# Problem details
Update the text of the entries below by swapping every occurrence of "dans" for "sur" and keeping everything else as it is. Leave the pictures out of your answer.

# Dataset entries

::::::::

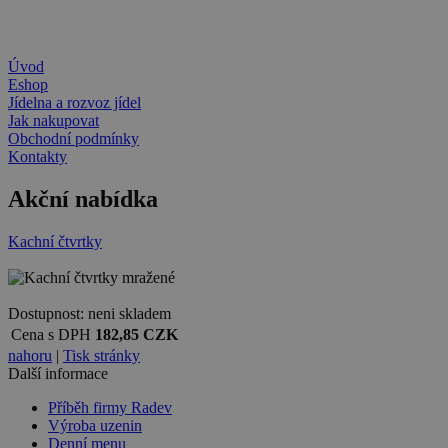
Úvod
Eshop
Jídelna a rozvoz jídel
Jak nakupovat
Obchodní podmínky
Kontakty
Akční nabídka
Kachní čtvrtky
Dostupnost:
neni skladem
Cena s DPH
182,85
CZK
nahoru
|
Tisk stránky
Další informace
Příběh firmy Radev
Výroba uzenin
Denní menu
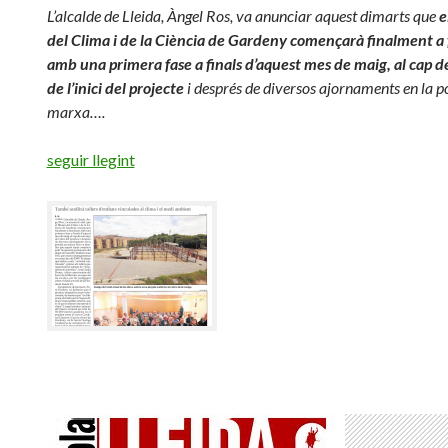
L’alcalde de Lleida, Àngel Ros, va anunciar aquest dimarts que
e
del Clima i de la Ciència de Gardeny començarà finalment a
amb una primera fase a finals d’aquest mes de maig, al cap d
de l’inici del projecte
i després de diversos ajornaments en la p
marxa….
seguir llegint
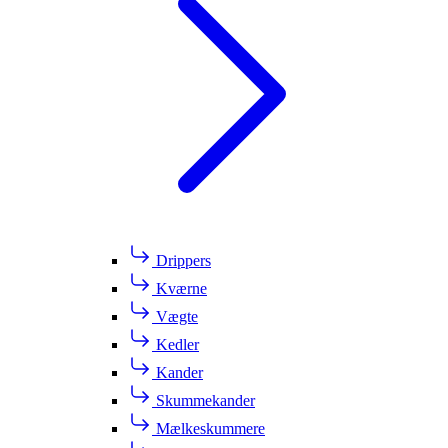
Drippers
Kværne
Vægte
Kedler
Kander
Skummekander
Mælkeskummere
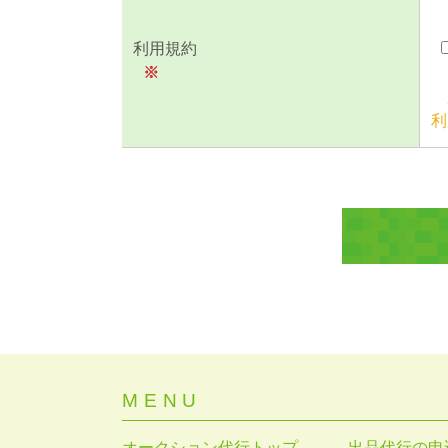
利用規約
※
利
MENU
オークション代行トップ
出品代行の申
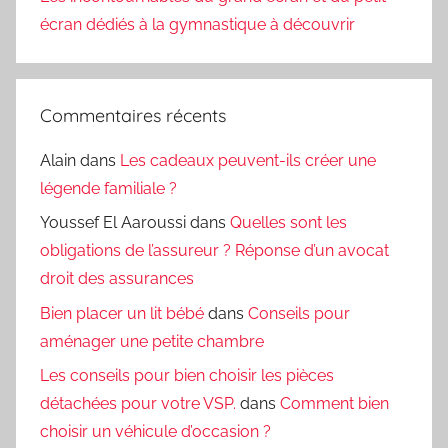
écran dédiés à la gymnastique à découvrir
Commentaires récents
Alain
dans
Les cadeaux peuvent-ils créer une
légende familiale ?
Youssef El Aaroussi
dans
Quelles sont les
obligations de l’assureur ? Réponse d’un avocat
droit des assurances
Bien placer un lit bébé
dans
Conseils pour
aménager une petite chambre
Les conseils pour bien choisir les pièces
détachées pour votre VSP.
dans
Comment bien
choisir un véhicule d’occasion ?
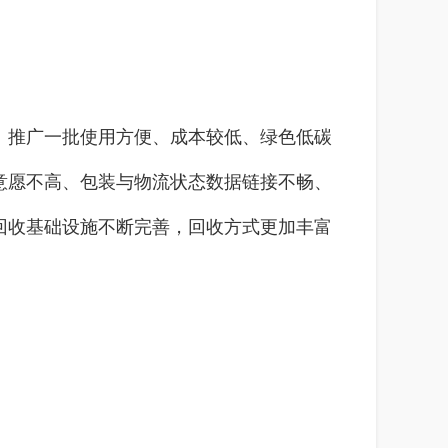
推广一批使用方便、成本较低、绿色低碳
意愿不高、包装与物流状态数据链接不畅、
回收基础设施不断完善，回收方式更加丰富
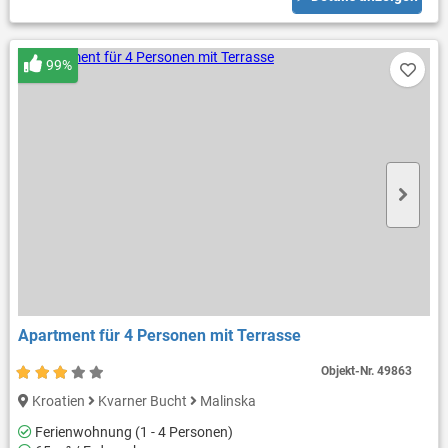
99%
Apartment für 4 Personen mit Terrasse
Objekt-Nr.
49863
Kroatien
Kvarner Bucht
Malinska
Ferienwohnung (1 - 4 Personen)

::::::::

# Response
Úvod
Eshop
Jídelna a rozvoz jídel
Jak nakupovat
Obchodní podmínky
Kontakty
Akční nabídka
Kachní čtvrtky
Dostupnost:
neni skladem
Cena s DPH
182,85
CZK
nahoru
|
Tisk stránky
Další informace
Příběh firmy Radev
Výroba uzenin
Denní menu
L’alcalde de Lleida, Àngel Ros, va anunciar aquest dimarts que
e
del Clima i de la Ciència de Gardeny començarà finalment a
amb una primera fase a finals d’aquest mes de maig, al cap d
de l’inici del projecte
i després de diversos ajornaments en la p
marxa….
seguir llegint
Drippers
Kværne
Vægte
Kedler
Kander
Skummekander
Mælkeskummere
利用規約
※
利
MENU
オークション代行トップ
出品代行の申
écran dédiés à la gymnastique à découvrir
Commentaires récents
Alain
sur
Les cadeaux peuvent-ils créer une
légende familiale ?
Youssef El Aaroussi
sur
Quelles sont les
obligations de l’assureur ? Réponse d’un avocat
droit des assurances
Bien placer un lit bébé
sur
Conseils pour
aménager une petite chambre
Les conseils pour bien choisir les pièces
détachées pour votre VSP.
sur
Comment bien
choisir un véhicule d’occasion ?
推广一批使用方便、成本较低、绿色低碳
意愿不高、包装与物流状态数据链接不畅、
回收基础设施不断完善，回收方式更加丰富
99%
Apartment für 4 Personen mit Terrasse
Objekt-Nr.
49863
Kroatien
Kvarner Bucht
Malinska
Ferienwohnung (1 - 4 Personen)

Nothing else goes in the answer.